**About this task**
Scan the material below for every line with the string "paint", and copy those lines.

**Available data**
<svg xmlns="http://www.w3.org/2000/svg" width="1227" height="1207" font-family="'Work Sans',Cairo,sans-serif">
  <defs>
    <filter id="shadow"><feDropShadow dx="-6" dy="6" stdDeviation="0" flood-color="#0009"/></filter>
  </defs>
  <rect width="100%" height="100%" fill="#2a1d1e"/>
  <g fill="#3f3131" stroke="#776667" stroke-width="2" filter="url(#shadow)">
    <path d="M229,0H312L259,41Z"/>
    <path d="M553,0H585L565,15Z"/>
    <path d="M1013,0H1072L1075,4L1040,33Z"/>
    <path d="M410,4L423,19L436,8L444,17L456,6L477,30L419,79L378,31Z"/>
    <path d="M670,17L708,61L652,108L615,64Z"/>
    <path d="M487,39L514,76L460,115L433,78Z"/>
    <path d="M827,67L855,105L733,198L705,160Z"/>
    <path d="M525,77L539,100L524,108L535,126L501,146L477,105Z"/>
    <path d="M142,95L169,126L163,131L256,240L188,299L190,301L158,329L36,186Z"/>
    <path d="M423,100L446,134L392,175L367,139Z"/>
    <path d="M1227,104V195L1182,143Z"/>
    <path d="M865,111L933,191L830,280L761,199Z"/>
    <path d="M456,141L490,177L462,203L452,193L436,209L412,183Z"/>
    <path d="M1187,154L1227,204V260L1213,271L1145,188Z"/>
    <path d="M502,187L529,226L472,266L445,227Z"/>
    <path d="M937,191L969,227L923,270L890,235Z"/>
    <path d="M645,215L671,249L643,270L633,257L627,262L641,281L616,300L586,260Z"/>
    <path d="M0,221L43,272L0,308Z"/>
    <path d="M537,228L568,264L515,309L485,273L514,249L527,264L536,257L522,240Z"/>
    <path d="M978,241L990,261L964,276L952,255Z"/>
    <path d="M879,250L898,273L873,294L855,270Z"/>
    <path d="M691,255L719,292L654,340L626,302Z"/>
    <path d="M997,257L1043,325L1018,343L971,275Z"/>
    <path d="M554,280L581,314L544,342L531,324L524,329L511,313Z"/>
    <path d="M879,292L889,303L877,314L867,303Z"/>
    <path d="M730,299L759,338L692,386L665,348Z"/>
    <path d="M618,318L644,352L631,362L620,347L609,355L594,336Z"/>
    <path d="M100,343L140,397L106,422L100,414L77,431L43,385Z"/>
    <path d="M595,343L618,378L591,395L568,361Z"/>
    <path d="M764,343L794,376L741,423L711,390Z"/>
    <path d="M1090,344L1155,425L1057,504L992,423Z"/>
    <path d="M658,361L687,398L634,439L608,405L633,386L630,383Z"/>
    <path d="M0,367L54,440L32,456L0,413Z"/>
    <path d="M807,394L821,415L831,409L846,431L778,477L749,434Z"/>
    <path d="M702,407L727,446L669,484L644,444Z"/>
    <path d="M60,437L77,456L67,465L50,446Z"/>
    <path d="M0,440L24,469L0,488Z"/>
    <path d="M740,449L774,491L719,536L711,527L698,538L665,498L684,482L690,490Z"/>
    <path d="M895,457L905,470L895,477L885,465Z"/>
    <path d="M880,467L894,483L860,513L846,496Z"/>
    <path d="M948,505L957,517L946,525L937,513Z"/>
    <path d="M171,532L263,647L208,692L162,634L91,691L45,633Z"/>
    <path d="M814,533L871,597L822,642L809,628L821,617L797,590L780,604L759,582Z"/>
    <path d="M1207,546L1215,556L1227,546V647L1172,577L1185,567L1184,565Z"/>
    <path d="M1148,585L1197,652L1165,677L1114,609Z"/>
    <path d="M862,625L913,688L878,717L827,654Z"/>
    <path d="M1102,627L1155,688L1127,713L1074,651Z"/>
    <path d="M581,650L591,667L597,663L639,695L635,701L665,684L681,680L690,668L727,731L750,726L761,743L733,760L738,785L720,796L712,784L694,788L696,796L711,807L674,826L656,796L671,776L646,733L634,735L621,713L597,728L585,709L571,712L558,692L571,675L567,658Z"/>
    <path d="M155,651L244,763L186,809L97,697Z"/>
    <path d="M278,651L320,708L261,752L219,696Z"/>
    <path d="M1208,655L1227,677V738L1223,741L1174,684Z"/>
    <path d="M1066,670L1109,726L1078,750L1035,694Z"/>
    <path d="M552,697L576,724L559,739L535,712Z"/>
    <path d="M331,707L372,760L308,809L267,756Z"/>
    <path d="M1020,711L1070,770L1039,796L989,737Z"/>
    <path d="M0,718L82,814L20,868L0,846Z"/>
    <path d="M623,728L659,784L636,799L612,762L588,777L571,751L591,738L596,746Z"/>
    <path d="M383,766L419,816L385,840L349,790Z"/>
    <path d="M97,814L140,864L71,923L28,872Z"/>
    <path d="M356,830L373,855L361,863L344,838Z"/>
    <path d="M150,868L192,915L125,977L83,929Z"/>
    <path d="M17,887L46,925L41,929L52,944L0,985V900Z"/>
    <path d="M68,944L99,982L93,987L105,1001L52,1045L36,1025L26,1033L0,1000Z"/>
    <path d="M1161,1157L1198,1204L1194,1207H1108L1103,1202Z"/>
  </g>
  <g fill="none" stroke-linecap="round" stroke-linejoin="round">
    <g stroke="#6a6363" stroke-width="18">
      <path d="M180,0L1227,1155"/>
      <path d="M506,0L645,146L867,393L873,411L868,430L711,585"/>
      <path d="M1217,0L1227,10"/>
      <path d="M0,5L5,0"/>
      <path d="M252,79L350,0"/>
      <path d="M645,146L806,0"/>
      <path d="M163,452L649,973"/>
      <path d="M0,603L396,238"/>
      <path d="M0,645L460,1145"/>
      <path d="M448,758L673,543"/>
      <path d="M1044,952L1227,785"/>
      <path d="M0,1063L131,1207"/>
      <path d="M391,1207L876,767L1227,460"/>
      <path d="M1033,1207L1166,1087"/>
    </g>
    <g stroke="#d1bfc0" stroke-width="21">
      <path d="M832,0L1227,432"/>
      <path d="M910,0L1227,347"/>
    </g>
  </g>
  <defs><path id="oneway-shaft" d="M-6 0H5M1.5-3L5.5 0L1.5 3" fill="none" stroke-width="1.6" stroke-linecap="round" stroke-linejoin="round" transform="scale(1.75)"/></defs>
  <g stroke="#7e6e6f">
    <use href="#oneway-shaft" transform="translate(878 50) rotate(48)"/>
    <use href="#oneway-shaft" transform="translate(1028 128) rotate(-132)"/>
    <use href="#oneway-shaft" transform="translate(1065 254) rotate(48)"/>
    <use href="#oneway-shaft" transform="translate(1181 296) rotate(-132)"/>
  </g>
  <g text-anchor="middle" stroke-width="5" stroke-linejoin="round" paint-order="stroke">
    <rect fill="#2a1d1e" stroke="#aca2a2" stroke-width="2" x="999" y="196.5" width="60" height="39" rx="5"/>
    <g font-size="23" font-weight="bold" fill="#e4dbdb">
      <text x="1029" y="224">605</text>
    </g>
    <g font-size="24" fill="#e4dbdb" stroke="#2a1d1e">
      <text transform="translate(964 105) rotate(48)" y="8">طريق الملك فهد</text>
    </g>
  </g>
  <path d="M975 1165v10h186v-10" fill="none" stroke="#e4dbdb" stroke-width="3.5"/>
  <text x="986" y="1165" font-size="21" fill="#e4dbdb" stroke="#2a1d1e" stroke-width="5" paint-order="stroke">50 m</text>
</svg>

**Answer to the problem**
  <g text-anchor="middle" stroke-width="5" stroke-linejoin="round" paint-order="stroke">
  <text x="986" y="1165" font-size="21" fill="#e4dbdb" stroke="#2a1d1e" stroke-width="5" paint-order="stroke">50 m</text>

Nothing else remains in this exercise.